=== MATERIALS PROVIDED ===
● ● ● ● ●

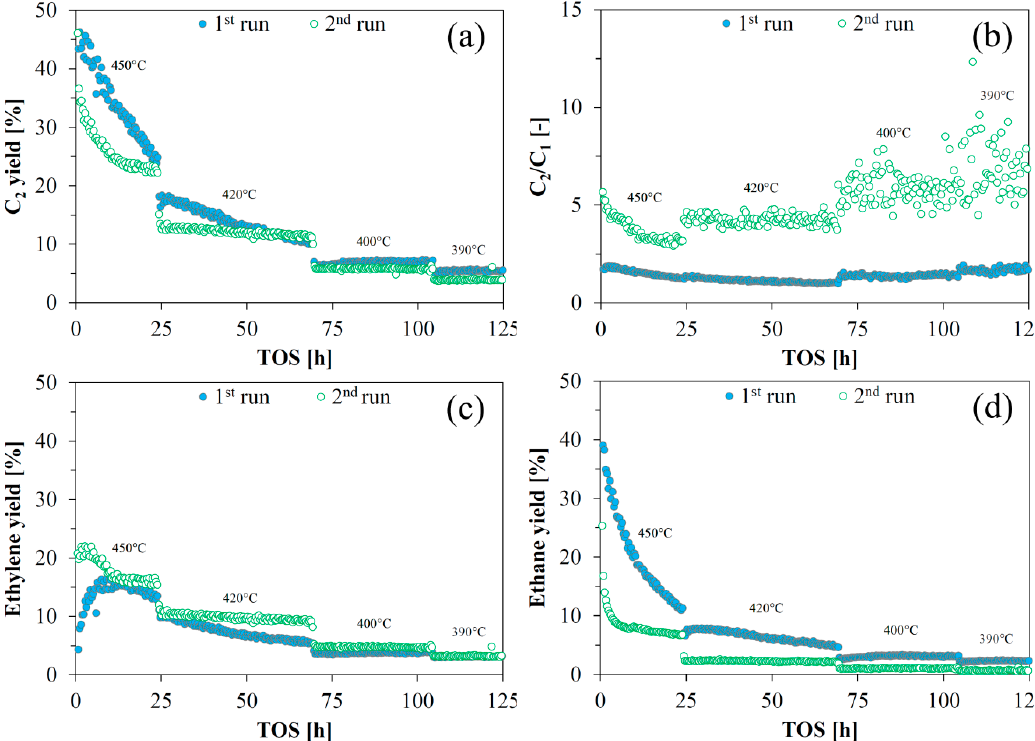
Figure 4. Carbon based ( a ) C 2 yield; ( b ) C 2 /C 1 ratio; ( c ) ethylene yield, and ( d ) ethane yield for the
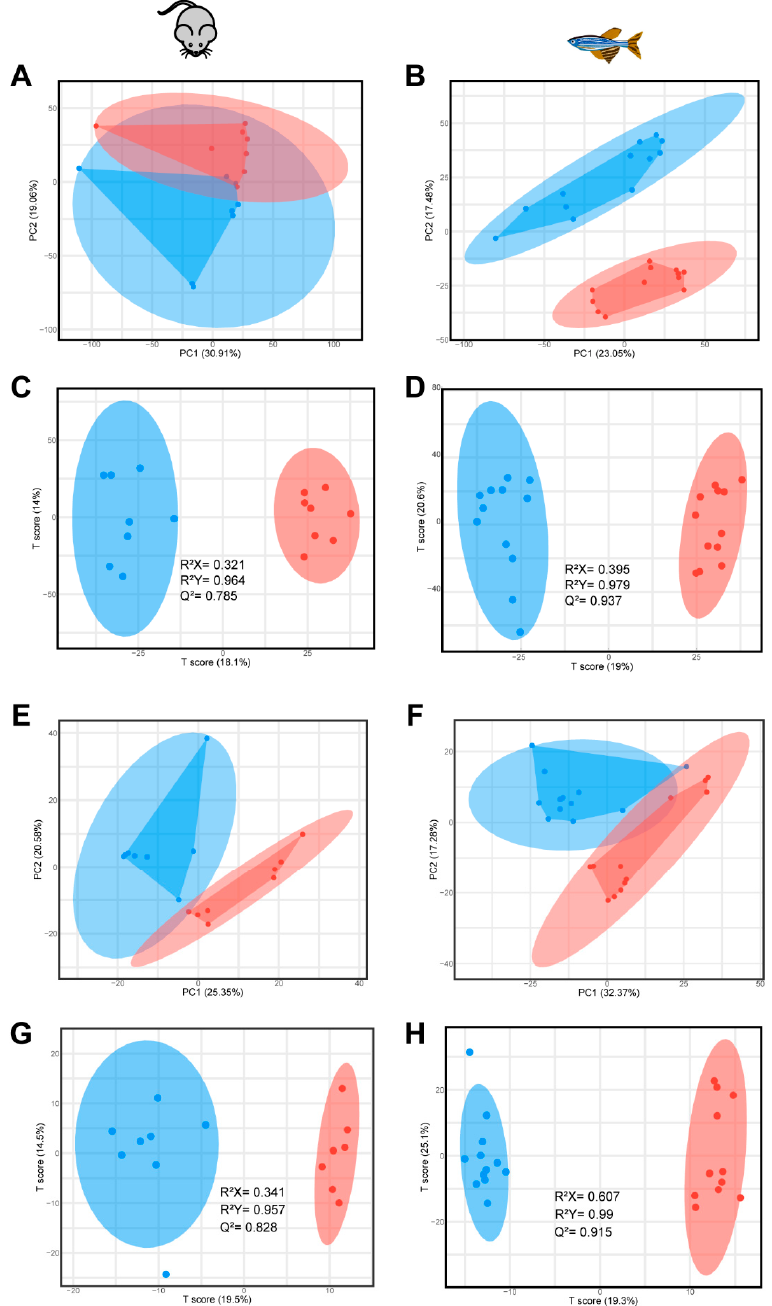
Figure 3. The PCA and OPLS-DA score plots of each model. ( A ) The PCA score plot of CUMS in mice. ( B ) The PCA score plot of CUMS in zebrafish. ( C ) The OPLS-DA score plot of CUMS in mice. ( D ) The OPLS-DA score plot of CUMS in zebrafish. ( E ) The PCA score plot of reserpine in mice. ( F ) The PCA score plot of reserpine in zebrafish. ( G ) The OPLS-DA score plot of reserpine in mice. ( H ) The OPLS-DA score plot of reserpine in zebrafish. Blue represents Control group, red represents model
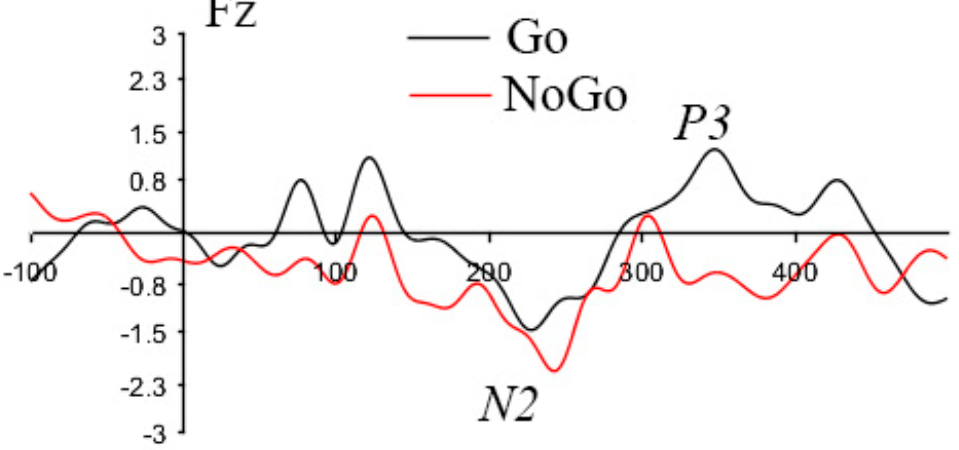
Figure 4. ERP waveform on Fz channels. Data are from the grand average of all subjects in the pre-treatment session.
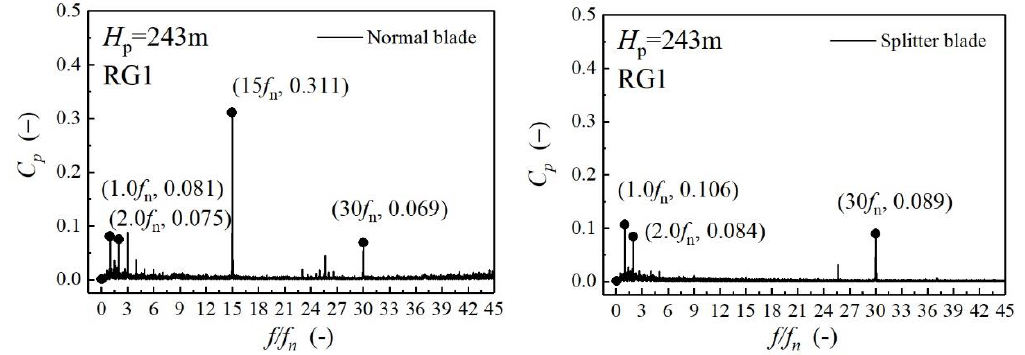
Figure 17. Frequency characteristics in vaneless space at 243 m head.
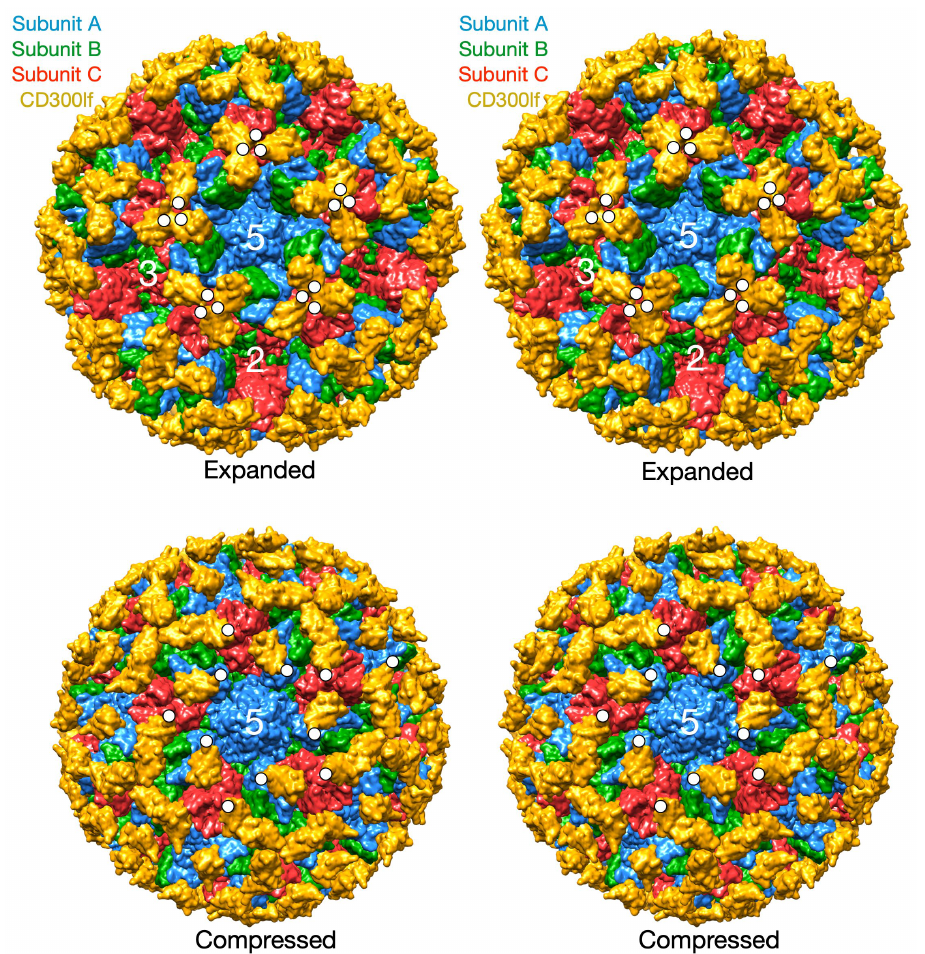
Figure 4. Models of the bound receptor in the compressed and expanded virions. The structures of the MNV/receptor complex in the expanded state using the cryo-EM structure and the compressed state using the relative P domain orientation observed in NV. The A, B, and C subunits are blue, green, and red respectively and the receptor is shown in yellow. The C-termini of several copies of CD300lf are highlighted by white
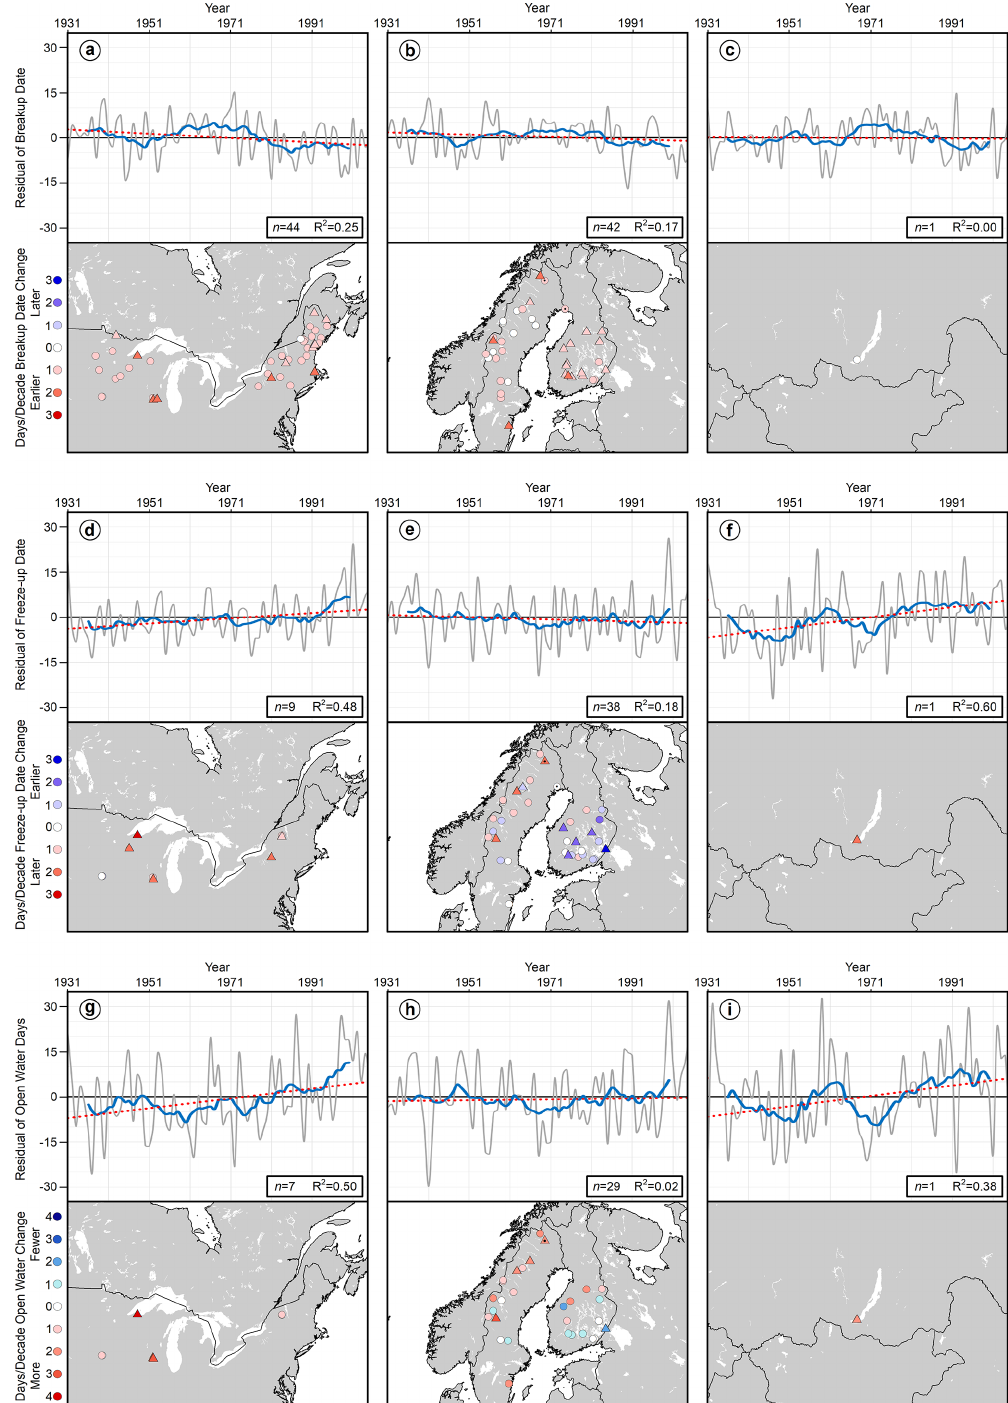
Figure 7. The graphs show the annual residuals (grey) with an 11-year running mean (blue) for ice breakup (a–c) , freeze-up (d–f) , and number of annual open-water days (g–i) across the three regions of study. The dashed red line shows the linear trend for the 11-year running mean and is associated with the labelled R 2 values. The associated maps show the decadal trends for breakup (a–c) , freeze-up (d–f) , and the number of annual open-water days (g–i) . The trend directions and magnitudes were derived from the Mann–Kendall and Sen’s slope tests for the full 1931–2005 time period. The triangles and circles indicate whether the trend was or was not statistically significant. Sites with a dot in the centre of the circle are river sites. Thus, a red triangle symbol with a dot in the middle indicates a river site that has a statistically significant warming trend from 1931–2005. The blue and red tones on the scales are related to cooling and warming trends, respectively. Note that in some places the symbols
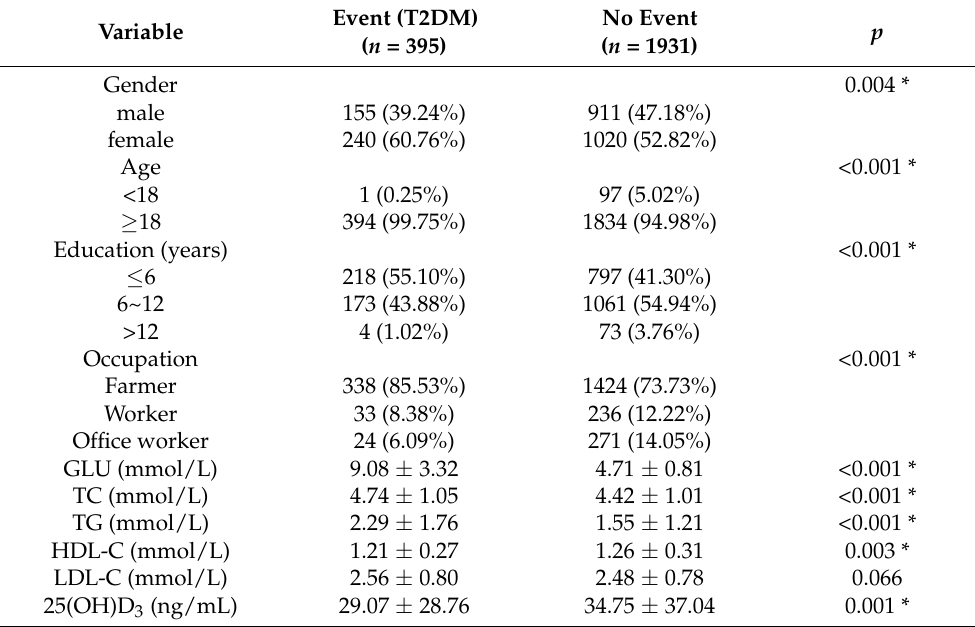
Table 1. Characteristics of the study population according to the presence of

● ● ● ● ●

=== DESCRIPTION OF THE TASK ===
Give back the lines word for word, from the very first in the material above to the one that has "Figure 4. ERP", both included, without the pictures.

=== PROBLEM SOLUTION ===
Figure 4. Carbon based ( a ) C 2 yield; ( b ) C 2 /C 1 ratio; ( c ) ethylene yield, and ( d ) ethane yield for the
Figure 3. The PCA and OPLS-DA score plots of each model. ( A ) The PCA score plot of CUMS in mice. ( B ) The PCA score plot of CUMS in zebrafish. ( C ) The OPLS-DA score plot of CUMS in mice. ( D ) The OPLS-DA score plot of CUMS in zebrafish. ( E ) The PCA score plot of reserpine in mice. ( F ) The PCA score plot of reserpine in zebrafish. ( G ) The OPLS-DA score plot of reserpine in mice. ( H ) The OPLS-DA score plot of reserpine in zebrafish. Blue represents Control group, red represents model
Figure 4. ERP waveform on Fz channels. Data are from the grand average of all subjects in the pre-treatment session.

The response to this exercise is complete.